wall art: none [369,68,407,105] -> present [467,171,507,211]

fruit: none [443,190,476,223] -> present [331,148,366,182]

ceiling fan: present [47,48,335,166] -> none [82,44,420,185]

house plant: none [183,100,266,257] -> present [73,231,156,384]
...
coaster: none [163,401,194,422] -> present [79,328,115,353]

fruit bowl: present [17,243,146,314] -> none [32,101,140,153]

YOUR OBJECTIVE: Starting at the line that contains "wall art: none" and stopping after the line that contains "house plant: none", write out every line exactly as it appears above, and no other line.

RESPONSE BOX:
wall art: none [369,68,407,105] -> present [467,171,507,211]

fruit: none [443,190,476,223] -> present [331,148,366,182]

ceiling fan: present [47,48,335,166] -> none [82,44,420,185]

house plant: none [183,100,266,257] -> present [73,231,156,384]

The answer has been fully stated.